*Extracted page text:*
########################################

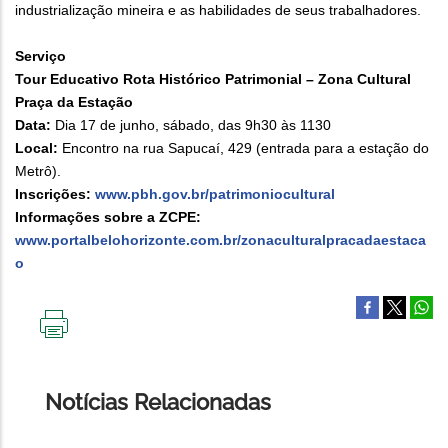
industrialização mineira e as habilidades de seus trabalhadores.
Serviço
Tour Educativo Rota Histórico Patrimonial – Zona Cultural
Praça da Estação
Data:
Dia 17 de junho, sábado, das 9h30 às 1130
Local:
Encontro na rua Sapucaí, 429 (entrada para a estação do
Metrô).
Inscrições:
www.pbh.gov.br/patrimoniocultural
Informações sobre a ZCPE:
www.portalbelohorizonte.com.br/zonaculturalpracadaestaca
o
IMPRIMIR
ESTA
PÁGINA
Notícias Relacionadas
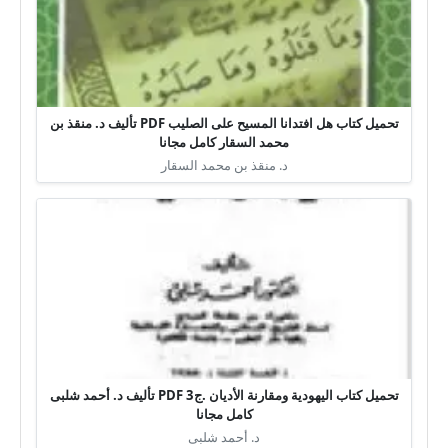
تحميل كتاب هل افتدانا المسيح على الصليب PDF تأليف د. منقذ بن
محمد السقار كامل مجانا
د. منقذ بن محمد السقار
تحميل كتاب اليهودية ومقارنة الأديان .ج3 PDF تأليف د. أحمد شلبى
كامل مجانا
د. أحمد شلبى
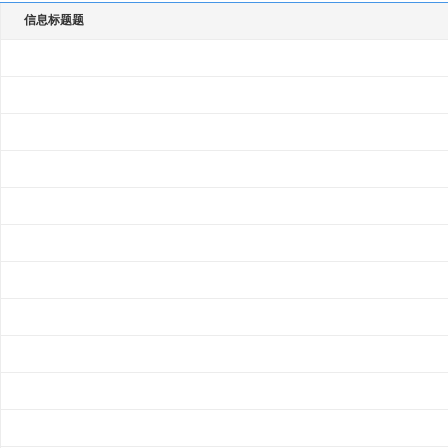
信息标题题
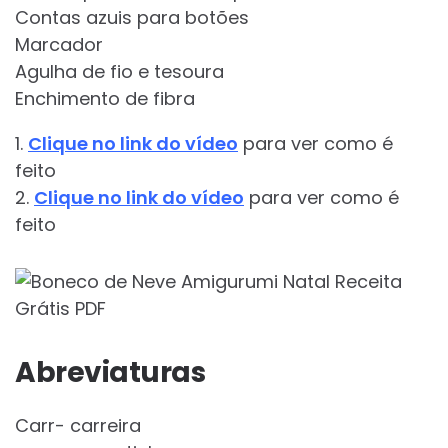
Contas azuis para botões
Marcador
Agulha de fio e tesoura
Enchimento de fibra
1.
Clique no link do vídeo
para ver como é
feito
2.
Clique no link do vídeo
para ver como é
feito
Abreviaturas
Carr- carreira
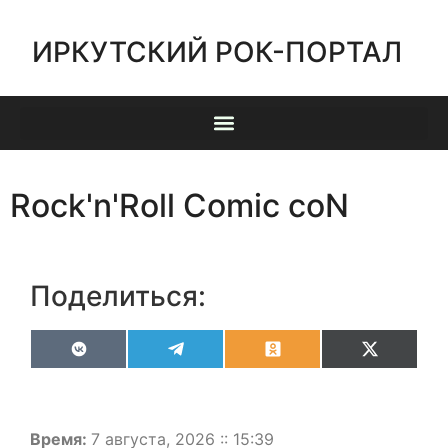
ИРКУТСКИЙ РОК-ПОРТАЛ
Rock'n'Roll Comic coN
Поделиться:
VK
Telegram
Odnoklassniki
X
(Twitter)
Время:
7 августа, 2026 :: 15:39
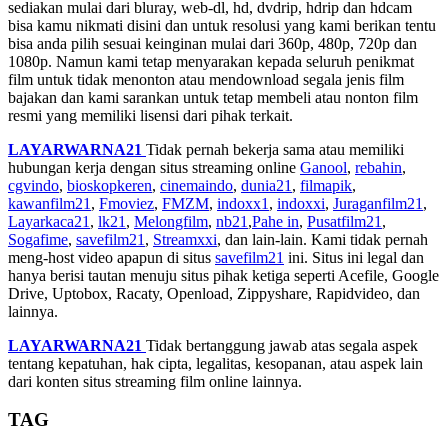
sediakan mulai dari bluray, web-dl, hd, dvdrip, hdrip dan hdcam
bisa kamu nikmati disini dan untuk resolusi yang kami berikan tentu
bisa anda pilih sesuai keinginan mulai dari 360p, 480p, 720p dan
1080p. Namun kami tetap menyarakan kepada seluruh penikmat
film untuk tidak menonton atau mendownload segala jenis film
bajakan dan kami sarankan untuk tetap membeli atau nonton film
resmi yang memiliki lisensi dari pihak terkait.
LAYARWARNA21
Tidak pernah bekerja sama atau memiliki
hubungan kerja dengan situs streaming online
Ganool
,
rebahin
,
cgvindo
,
bioskopkeren
,
cinemaindo
,
dunia21
,
filmapik
,
kawanfilm21
,
Fmoviez
,
FMZM
,
indoxx1
,
indoxxi
,
Juraganfilm21
,
Layarkaca21
,
lk21
,
Melongfilm
,
nb21
,
Pahe in
,
Pusatfilm21
,
Sogafime
,
savefilm21
,
Streamxxi
, dan lain-lain. Kami tidak pernah
meng-host video apapun di situs
savefilm21
ini. Situs ini legal dan
hanya berisi tautan menuju situs pihak ketiga seperti Acefile, Google
Drive, Uptobox, Racaty, Openload, Zippyshare, Rapidvideo, dan
lainnya.
LAYARWARNA21
Tidak bertanggung jawab atas segala aspek
tentang kepatuhan, hak cipta, legalitas, kesopanan, atau aspek lain
dari konten situs streaming film online lainnya.
TAG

########################################

*Exercise:*
Please turn every line of text in the listing above into a Markdown table with the columns Row and Line, numbering the rows and leaving out blank lines and the picture markers.

*Exercise solution:*
| Row | Line |
|---|---|
| 1 | industrialização mineira e as habilidades de seus trabalhadores. |
| 2 | Serviço |
| 3 | Tour Educativo Rota Histórico Patrimonial – Zona Cultural |
| 4 | Praça da Estação |
| 5 | Data: |
| 6 | Dia 17 de junho, sábado, das 9h30 às 1130 |
| 7 | Local: |
| 8 | Encontro na rua Sapucaí, 429 (entrada para a estação do |
| 9 | Metrô). |
| 10 | Inscrições: |
| 11 | www.pbh.gov.br/patrimoniocultural |
| 12 | Informações sobre a ZCPE: |
| 13 | www.portalbelohorizonte.com.br/zonaculturalpracadaestaca |
| 14 | o |
| 15 | IMPRIMIR |
| 16 | ESTA |
| 17 | PÁGINA |
| 18 | Notícias Relacionadas |
| 19 | تحميل كتاب هل افتدانا المسيح على الصليب PDF تأليف د. منقذ بن |
| 20 | محمد السقار كامل مجانا |
| 21 | د. منقذ بن محمد السقار |
| 22 | تحميل كتاب اليهودية ومقارنة الأديان .ج3 PDF تأليف د. أحمد شلبى |
| 23 | كامل مجانا |
| 24 | د. أحمد شلبى |
| 25 | 信息标题题 |
| 26 | Contas azuis para botões |
| 27 | Marcador |
| 28 | Agulha de fio e tesoura |
| 29 | Enchimento de fibra |
| 30 | 1. |
| 31 | Clique no link do vídeo |
| 32 | para ver como é |
| 33 | feito |
| 34 | 2. |
| 35 | Clique no link do vídeo |
| 36 | para ver como é |
| 37 | feito |
| 38 | Abreviaturas |
| 39 | Carr- carreira |
| 40 | ИРКУТСКИЙ РОК-ПОРТАЛ |
| 41 | Rock'n'Roll Comic coN |
| 42 | Поделиться: |
| 43 | VK |
| 44 | Telegram |
| 45 | Odnoklassniki |
| 46 | X |
| 47 | (Twitter) |
| 48 | Время: |
| 49 | 7 августа, 2026 :: 15:39 |
| 50 | sediakan mulai dari bluray, web-dl, hd, dvdrip, hdrip dan hdcam |
| 51 | bisa kamu nikmati disini dan untuk resolusi yang kami berikan tentu |
| 52 | bisa anda pilih sesuai keinginan mulai dari 360p, 480p, 720p dan |
| 53 | 1080p. Namun kami tetap menyarakan kepada seluruh penikmat |
| 54 | film untuk tidak menonton atau mendownload segala jenis film |
| 55 | bajakan dan kami sarankan untuk tetap membeli atau nonton film |
| 56 | resmi yang memiliki lisensi dari pihak terkait. |
| 57 | LAYARWARNA21 |
| 58 | Tidak pernah bekerja sama atau memiliki |
| 59 | hubungan kerja dengan situs streaming online |
| 60 | Ganool |
| 61 | , |
| 62 | rebahin |
| 63 | , |
| 64 | cgvindo |
| 65 | , |
| 66 | bioskopkeren |
| 67 | , |
| 68 | cinemaindo |
| 69 | , |
| 70 | dunia21 |
| 71 | , |
| 72 | filmapik |
| 73 | , |
| 74 | kawanfilm21 |
| 75 | , |
| 76 | Fmoviez |
| 77 | , |
| 78 | FMZM |
| 79 | , |
| 80 | indoxx1 |
| 81 | , |
| 82 | indoxxi |
| 83 | , |
| 84 | Juraganfilm21 |
| 85 | , |
| 86 | Layarkaca21 |
| 87 | , |
| 88 | lk21 |
| 89 | , |
| 90 | Melongfilm |
| 91 | , |
| 92 | nb21 |
| 93 | , |
| 94 | Pahe in |
| 95 | , |
| 96 | Pusatfilm21 |
| 97 | , |
| 98 | Sogafime |
| 99 | , |
| 100 | savefilm21 |
| 101 | , |
| 102 | Streamxxi |
| 103 | , dan lain-lain. Kami tidak pernah |
| 104 | meng-host video apapun di situs |
| 105 | savefilm21 |
| 106 | ini. Situs ini legal dan |
| 107 | hanya berisi tautan menuju situs pihak ketiga seperti Acefile, Google |
| 108 | Drive, Uptobox, Racaty, Openload, Zippyshare, Rapidvideo, dan |
| 109 | lainnya. |
| 110 | LAYARWARNA21 |
| 111 | Tidak bertanggung jawab atas segala aspek |
| 112 | tentang kepatuhan, hak cipta, legalitas, kesopanan, atau aspek lain |
| 113 | dari konten situs streaming film online lainnya. |
| 114 | TAG |